There is a minor but unexciting romantic subplot, and a more intersting moral opposition to using magic in warfare--where it can escalate to mass-destruction levels.

On the whole, if you've read the earlier Spellsong books, you'll find little new here. If not, start with _The Soprano Sorceress_.

Rating: 2 stars
Summary: You have read this book already
Review: So far I haven't suspected the lack of imagination in the L. E., Jr. Modesitt, but after this book I begun to wonder. When I passed the middle of the book, I had to check that I hadn't taken one of the Recluce books by mistake. I mean, the similarities are too numerous to be accidental. The sorcerer and sorceress who fall in love, the watersprout that is created by Secca, the engine that the smith is trying to build (which is mentioned once for no apparent purpose) - all these elements are already familiar to anyone who read the Recluce series.
I also got the imperssion that to prolong the series, author is adding the elements that are not organic for these series, and they look foreign (for example all the line of the Ladies of the Shadow). In short, for me the book was a disappointment.

Rating: 5 stars
Summary: Great Fantasy
Review: Twenty years have passed since Anna was forcibly ripped away from her home in the Mist Worlds and sent to a beleaguered world that needed her singing abilities. In Liedwahr, singers are powerful sorcerers and Anna turned out to be the strongest, winning battle after battle until peace settled in the realm. Anna adopted Secca and taught her all she knew about sorcery.

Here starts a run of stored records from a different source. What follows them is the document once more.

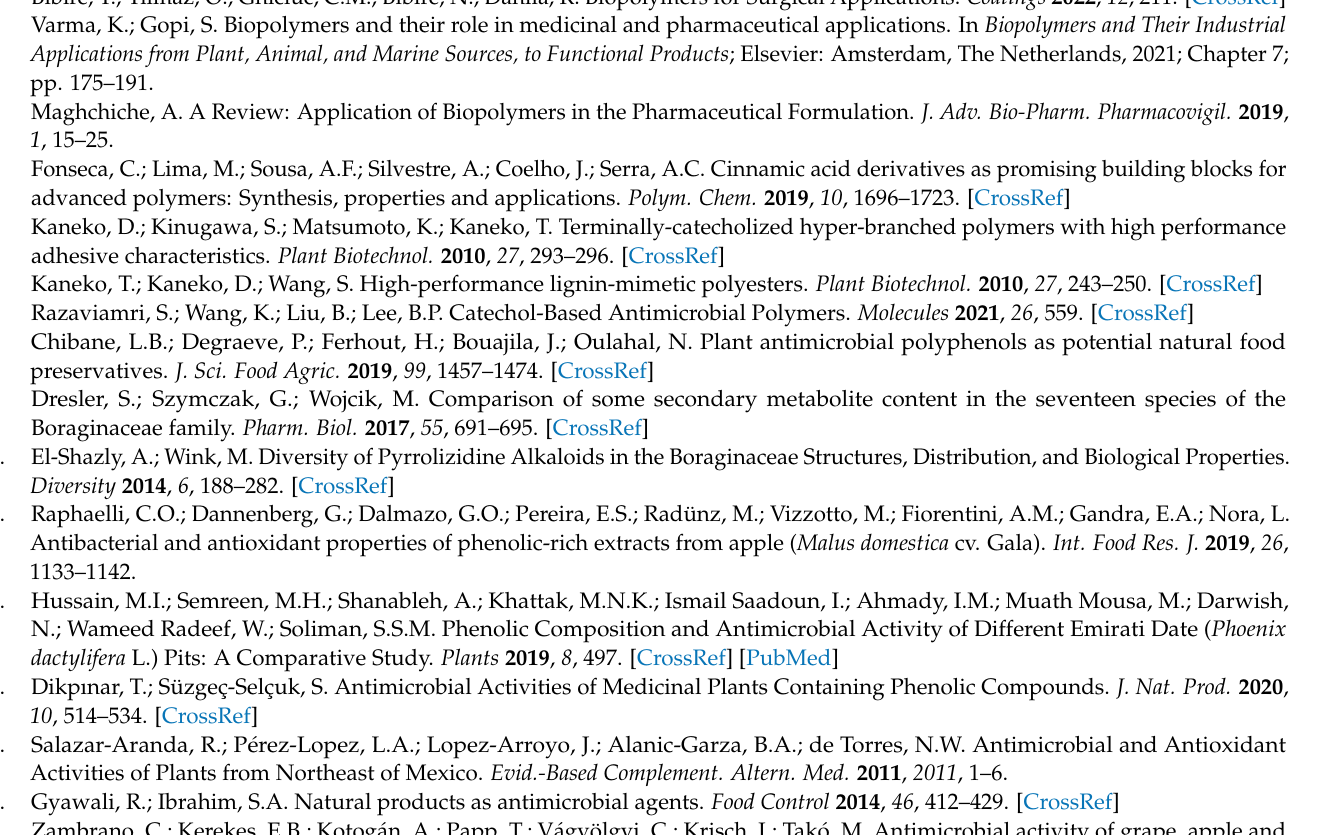
Figure S1. UV spectra (H 2 O, λ max , nm) of PDHPGA-SA, PDHPGA-SC, PDHPGA-SG, PDHPGA-AI, PDHPGA-CO and PDHPGA-BO; Figure S2. The IR spectra of PDHPGA-SA, PDHPGA-SC, PDHPGA-SG, PDHPGA-AI, PDHPGA-CO and PDHPGA-BO; Figure S3. The 13 C NMR spectrum of PDHPGA-SA, PDHPGA-SC and PDHPGA-CO; Figure S4. The 1 H NMR spectrum of PDHPGA-SA, PDHPGA-SC and PDHPGA-CO; Figure S5. The HSQC spectrum of PDHPGA-SA, PDHPGA-SC and PDHPGA-CO; Figure S6. The 13 C NMR spectrum methylated in carboxylic groups of PDHPGA-SG, PDHPGA-AI and PDHPGA-BO; Figure S7. The 1 H NMR spectrum of methylated in carboxylic groups of PDHPGA-SG, PDHPGA-AI and PDHPGA-BO; Figure S8. The 2D DOSY spectrum of PDHPGA (R=H) and methylated in carboxylic groups of PDHPGA (R=CH 3 )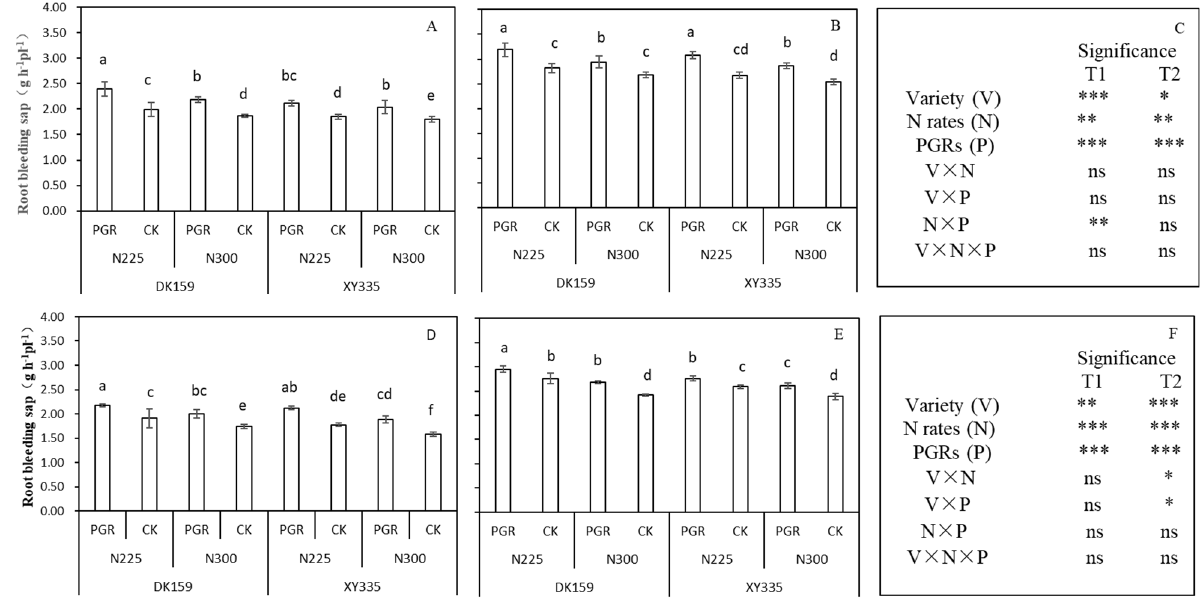
Figure 3. Effects of PGRs and nitrogen fertilizer on root bleeding sap at 10 days after silking ( A , D ) and 30 days after silking ( B , E ) in 2019 and 2020. Effects of Variety (V), N rates (N), PGRs (P), and their interaction effects in 2019 ( C ) and 2020 ( F ) were listed (T1 represents 10 days after silking; T2 represents 30 days after silking). The vertical bars denote the mean ± the standard error of the mean; ns means non-significant; *, **, and *** indicate significance at p < 0.05, < 0.01 and < 0.001 probability levels, respectively. Different lowercase letters represent significant differences among treatments ( p <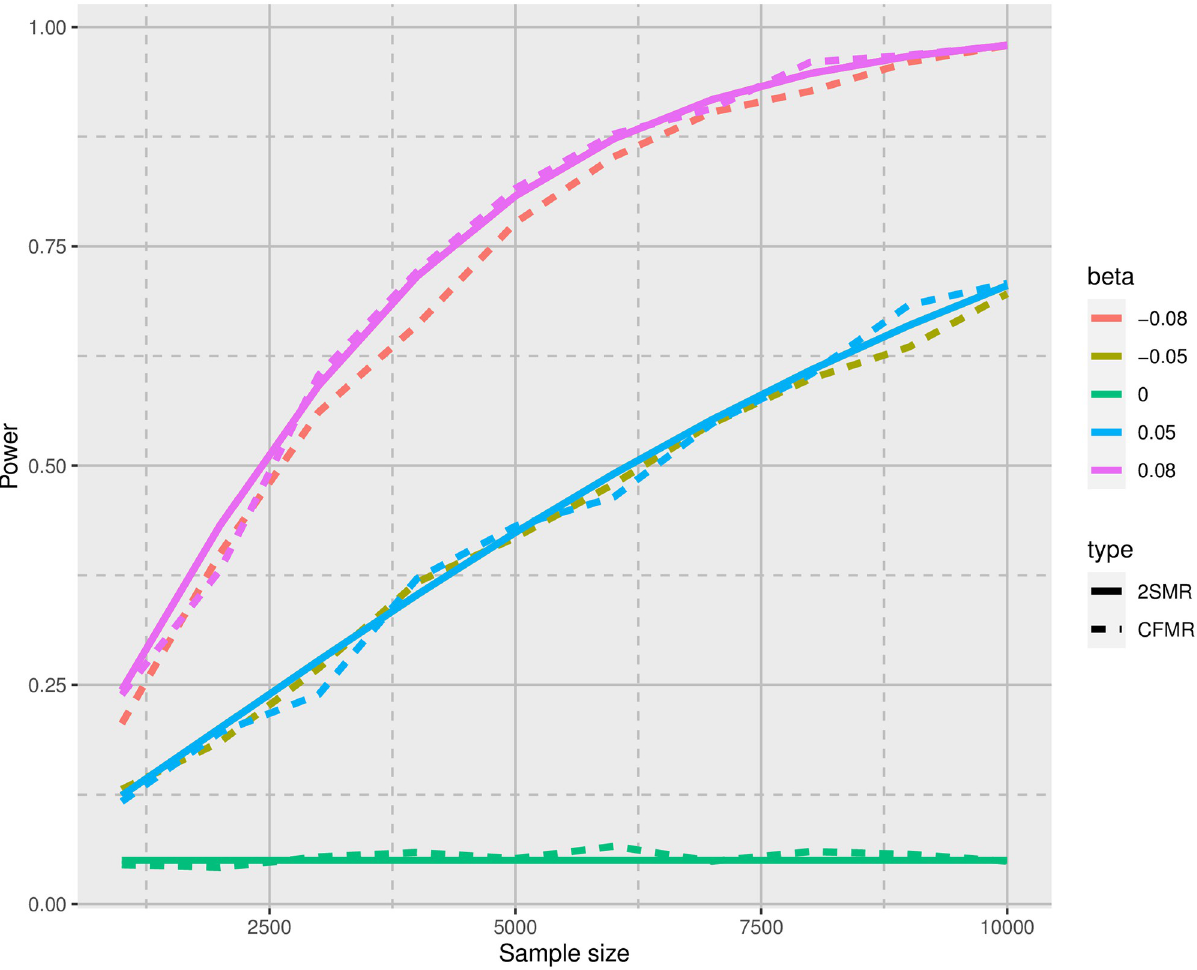
Fig 2. Power curves for CFMR versus two-sample MR (2SMR) using the simulation setup described in the Simulations section in the main text (with h 2 = 20%). The dashed lines represent power curves for CFMR, while the solid lines represent the theoretical power for 2SMR [24]. Note that the solid pink line covers the solid red line perfectly (top part of the graph). These lines fully overlap as a result of symmetry. Given that the solid lines are generated from the theoretical power formula of two-sample MR (see Deng et al. [24]), the red and pink curves correspond to the same effect size (in terms of magnitude) but have opposite signs. The same is the case for the solid blue and gold lines in the middle part of the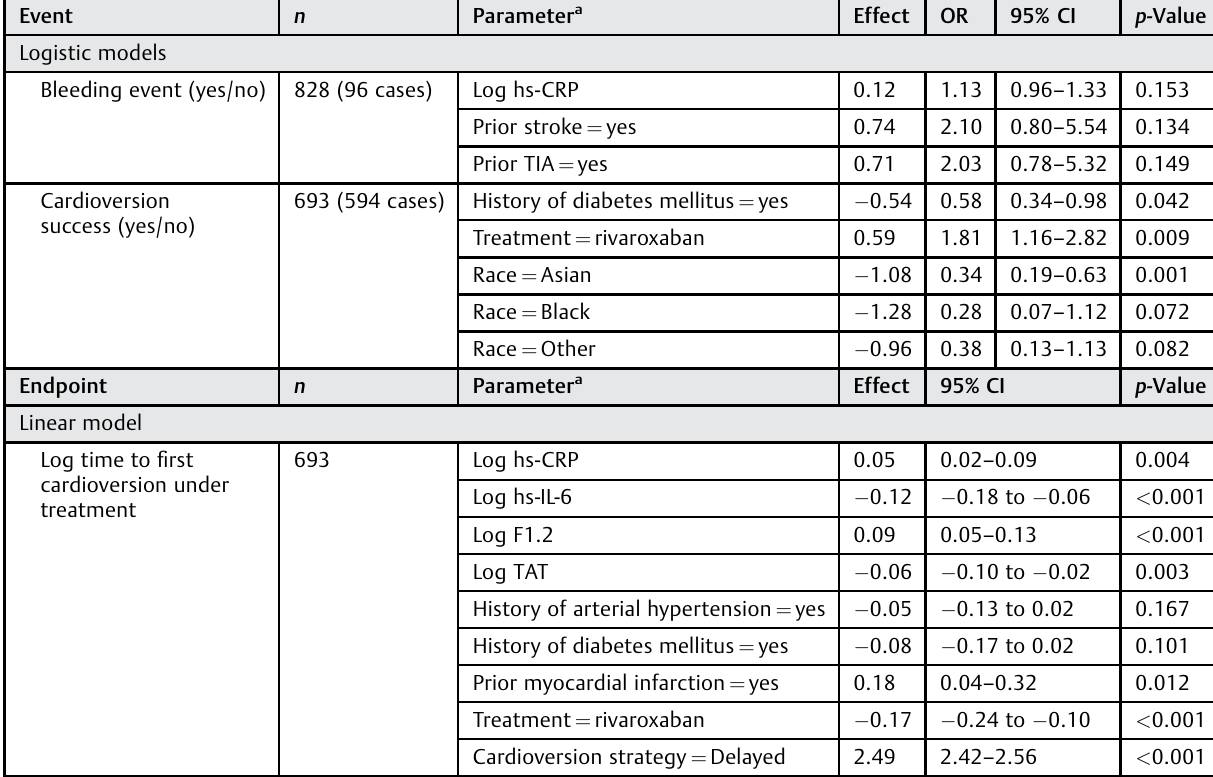
Table 2 Results of multivariate models for bleeding events, cardioversion success and time to cardioversion by biomarker baseline levels, and demographic and clinical covariates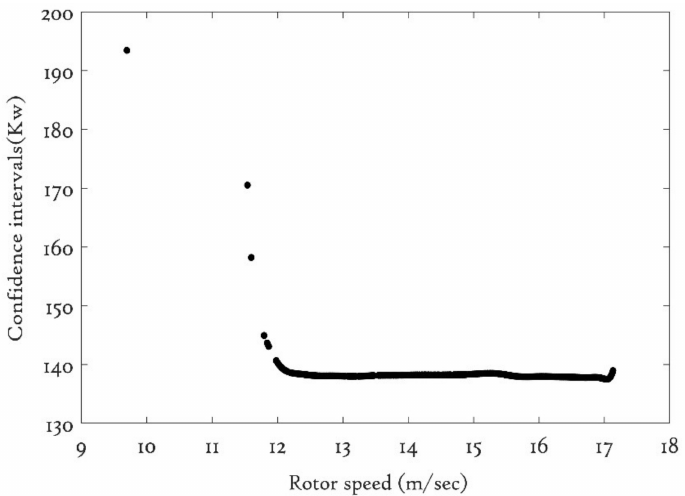
Figure 16. GP rotor power curve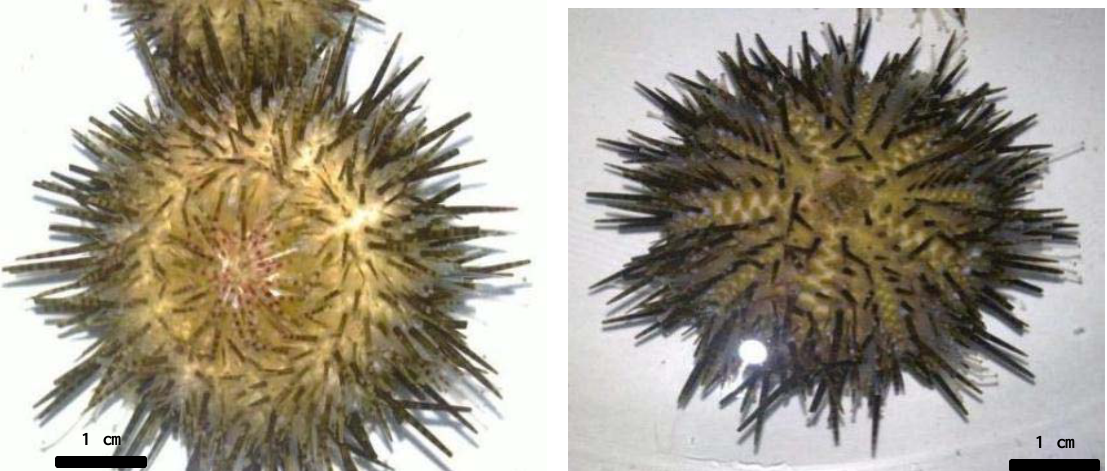
F IGURE 4. Temnopleurus toreumaticus (Leske,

When Anna died, a nation mourned, but Secca could not remain weeping long. An insurrection in a neighboring province needs to be stopped before anyone else thinks a power vacuum has occurred with Anna's death. In spite of her efforts, Secca has a gigantic workload ahead of her, including crushing a rebellion at several locales as the Sturinnn blockade needs breaking and the Nesera revolt needs halting, etc.

A new arc of the Spellsong Cycle begins starring a powerful but uncertain Sorceress-Protector who must follow her mentor-mother's incredible accomplishments. There is plenty of action with sword and sorcery battles even as the key characters are fully developed so their actions are understandable. THE SHADOW SORCERESS is a triumphant epic fantasy.

Harriet Klausner

Rating: 4 stars
Summary: Where are the missing Lords of Defalk?
Review: You would have thought that after four books of the Spell Song Cycle that all of the 33 Lords of Defalk would have been identified by now. Well, you would be wrong. Missing, from the list at the front of the book, is the Vyarl, Rider of Heinene from the list in the Shadow Sorceress. Has he died? Is he still the Rider?

Is Alseta or Ytrude the Lady of Mossbach? The relationship between Kinor and Alseta, who are brother and sister, is not mentioned.

Who are the Ladies of Shadow? The Regent Anna buried a city, shouldn't they have made an appearance before 'The Shadow Sorceress'?

To me, Modestitt treats all his protaganists in the same manner, whether they are male or female. First they have things happen to them and then they remove all obstacles in their path.

I'd like to see more intrigue within the land of Defalk and some intelligent action from the Sturrinese. From their actions in the series, I find it impossible to reconcile statements to the effect that they always achieve what they set out to do.

A final bugbear - why do we have scores and companies of troops? This particular itch has been with me for 9 books of the Recluce series.

I think that the Shadow Sorceress would have benefitted from more characterisation of Secca. The last we "saw" of her she was 9 years old and "now" she's 31. Character development please!

Secca is the Lady of Flossbend, yet she is not mentioned as visiting throughout the book and she takes no troops from there on her expeditions, why not?

I do like the work of this author and this Cycle could be even better than Recluce. For that to happen the Sturrinese would have to act more intelligently than the Hamorians ever managed.